>> begin Task input
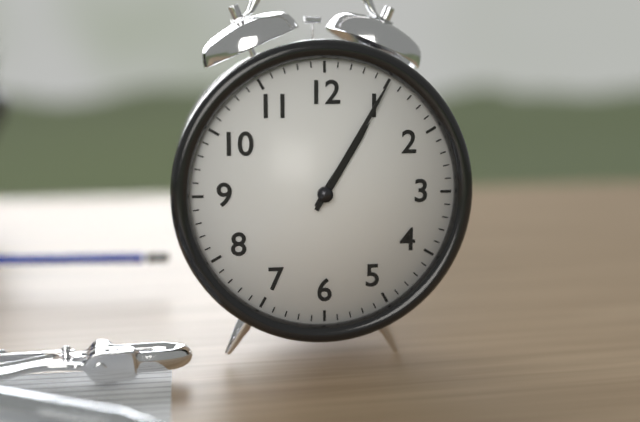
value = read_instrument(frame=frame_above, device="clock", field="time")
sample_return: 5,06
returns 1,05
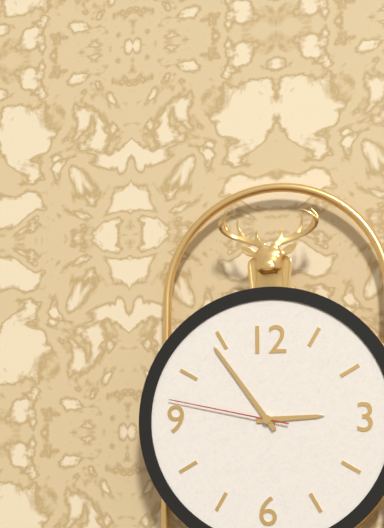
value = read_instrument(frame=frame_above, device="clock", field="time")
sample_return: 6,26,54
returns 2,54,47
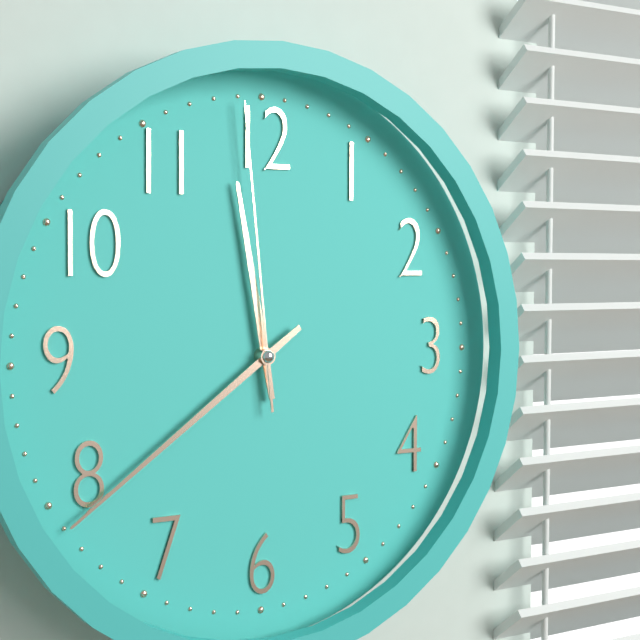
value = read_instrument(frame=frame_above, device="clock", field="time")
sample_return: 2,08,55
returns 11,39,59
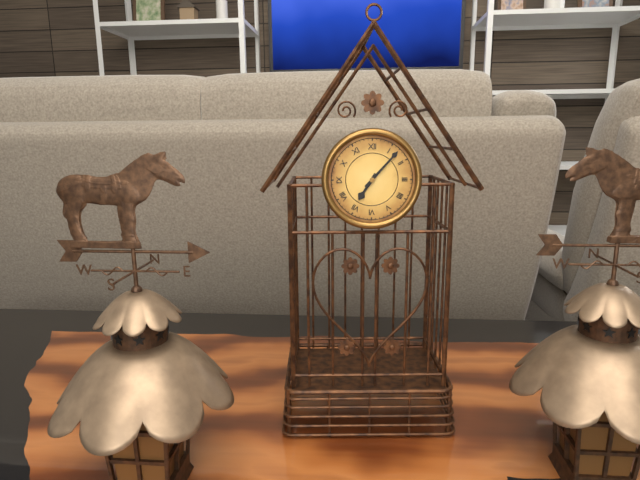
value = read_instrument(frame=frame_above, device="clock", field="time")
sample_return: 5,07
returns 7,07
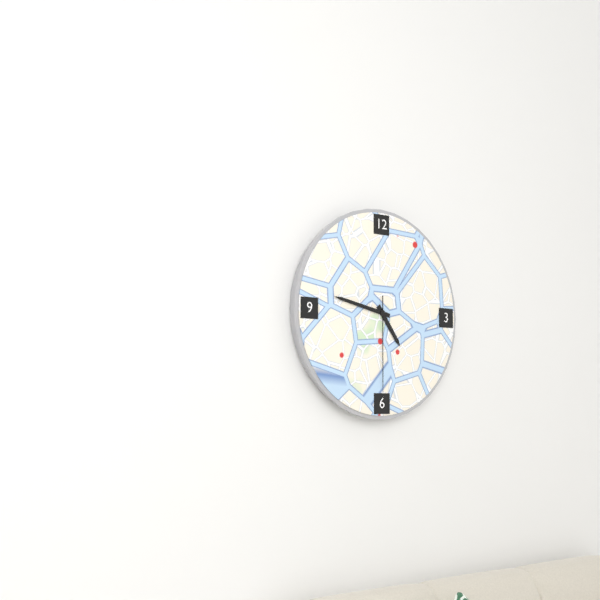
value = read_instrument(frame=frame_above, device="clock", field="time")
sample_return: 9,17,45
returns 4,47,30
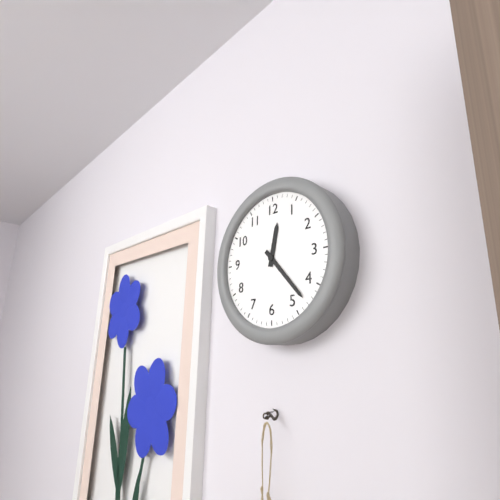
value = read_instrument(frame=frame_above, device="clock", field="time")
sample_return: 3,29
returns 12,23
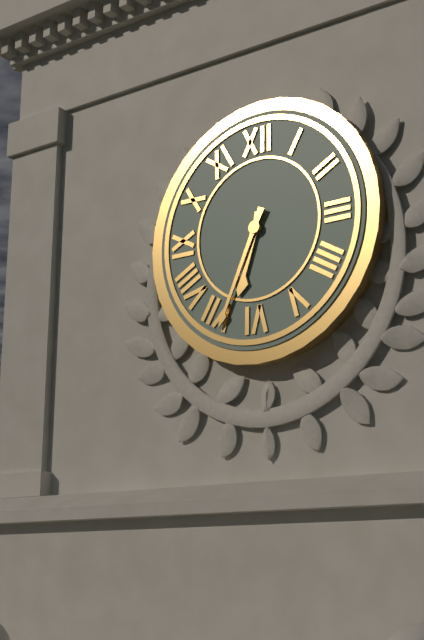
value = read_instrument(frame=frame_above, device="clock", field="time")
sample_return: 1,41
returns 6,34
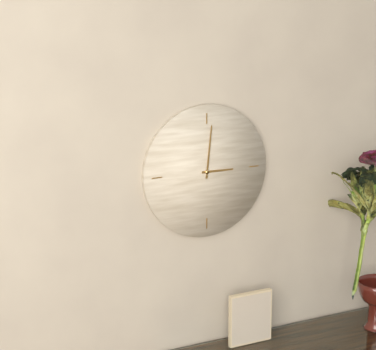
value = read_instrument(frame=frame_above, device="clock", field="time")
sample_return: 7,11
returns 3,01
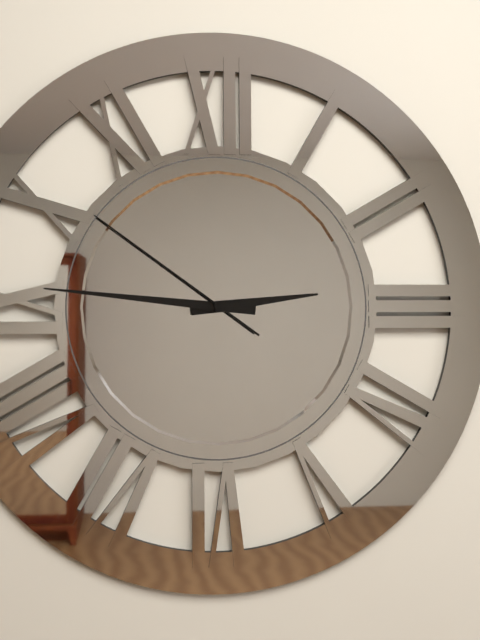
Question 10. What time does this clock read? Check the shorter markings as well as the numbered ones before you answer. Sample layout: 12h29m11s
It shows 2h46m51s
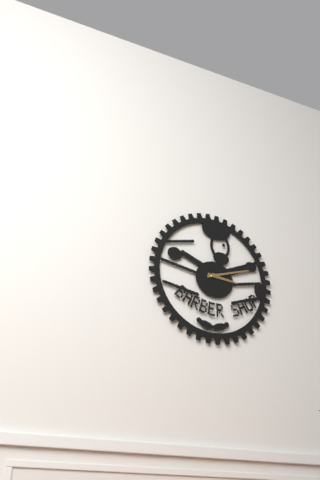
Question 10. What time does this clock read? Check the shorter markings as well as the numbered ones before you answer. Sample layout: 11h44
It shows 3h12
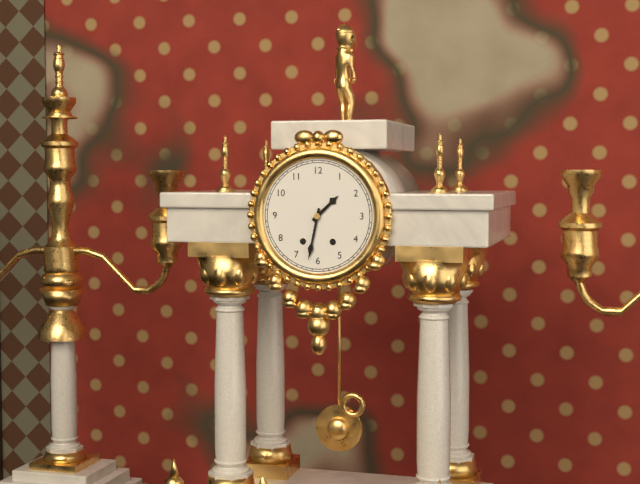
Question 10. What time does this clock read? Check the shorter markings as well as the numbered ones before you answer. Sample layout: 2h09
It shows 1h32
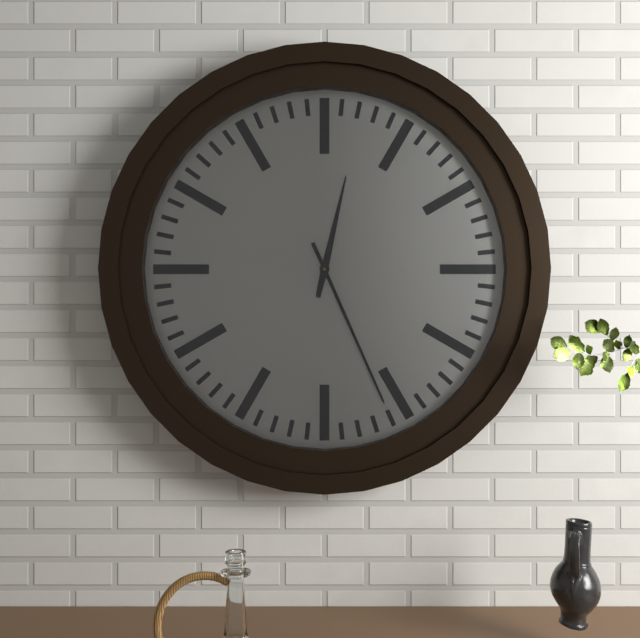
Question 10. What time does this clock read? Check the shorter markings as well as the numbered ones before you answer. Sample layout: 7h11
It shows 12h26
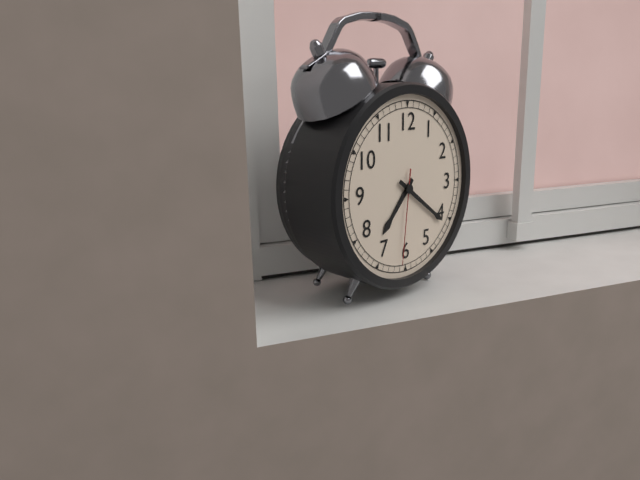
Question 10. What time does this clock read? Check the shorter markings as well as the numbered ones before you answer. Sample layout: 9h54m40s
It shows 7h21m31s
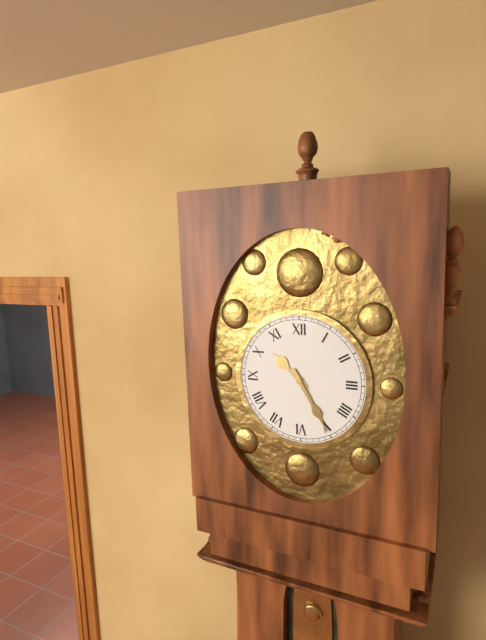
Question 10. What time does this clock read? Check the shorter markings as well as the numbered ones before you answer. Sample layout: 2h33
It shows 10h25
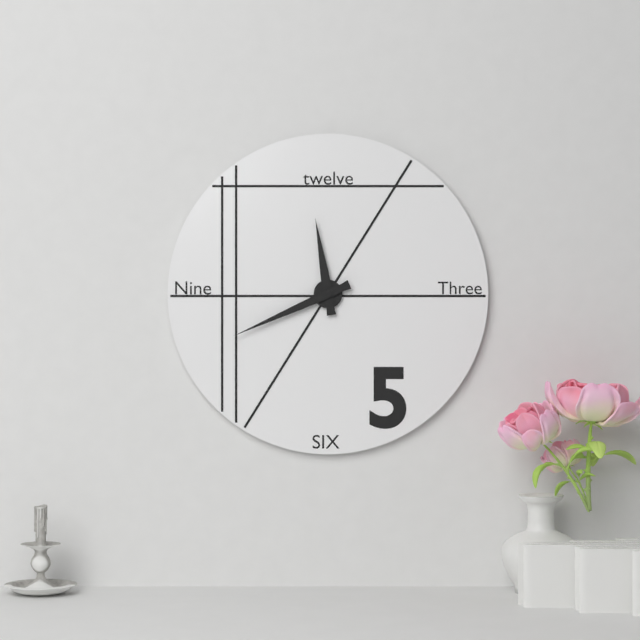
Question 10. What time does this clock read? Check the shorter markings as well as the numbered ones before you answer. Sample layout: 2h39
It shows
>> end Task input
* **Task requirements**
Format every line of the records above as a JSON list of strings, with one string per line. Omit blank lines and leave the pictures out.

* **Worked solution**
[
  "value = read_instrument(frame=frame_above, device=\"clock\", field=\"time\")",
  "sample_return: 5,06",
  "returns 1,05",
  "value = read_instrument(frame=frame_above, device=\"clock\", field=\"time\")",
  "sample_return: 6,26,54",
  "returns 2,54,47",
  "value = read_instrument(frame=frame_above, device=\"clock\", field=\"time\")",
  "sample_return: 2,08,55",
  "returns 11,39,59",
  "value = read_instrument(frame=frame_above, device=\"clock\", field=\"time\")",
  "sample_return: 5,07",
  "returns 7,07",
  "value = read_instrument(frame=frame_above, device=\"clock\", field=\"time\")",
  "sample_return: 9,17,45",
  "returns 4,47,30",
  "value = read_instrument(frame=frame_above, device=\"clock\", field=\"time\")",
  "sample_return: 3,29",
  "returns 12,23",
  "value = read_instrument(frame=frame_above, device=\"clock\", field=\"time\")",
  "sample_return: 1,41",
  "returns 6,34",
  "value = read_instrument(frame=frame_above, device=\"clock\", field=\"time\")",
  "sample_return: 7,11",
  "returns 3,01",
  "Question 10. What time does this clock read? Check the shorter markings as well as the numbered ones before you answer. Sample layout: 12h29m11s",
  "It shows 2h46m51s",
  "Question 10. What time does this clock read? Check the shorter markings as well as the numbered ones before you answer. Sample layout: 11h44",
  "It shows 3h12",
  "Question 10. What time does this clock read? Check the shorter markings as well as the numbered ones before you answer. Sample layout: 2h09",
  "It shows 1h32",
  "Question 10. What time does this clock read? Check the shorter markings as well as the numbered ones before you answer. Sample layout: 7h11",
  "It shows 12h26",
  "Question 10. What time does this clock read? Check the shorter markings as well as the numbered ones before you answer. Sample layout: 9h54m40s",
  "It shows 7h21m31s",
  "Question 10. What time does this clock read? Check the shorter markings as well as the numbered ones before you answer. Sample layout: 2h33",
  "It shows 10h25",
  "Question 10. What time does this clock read? Check the shorter markings as well as the numbered ones before you answer. Sample layout: 2h39",
  "It shows"
]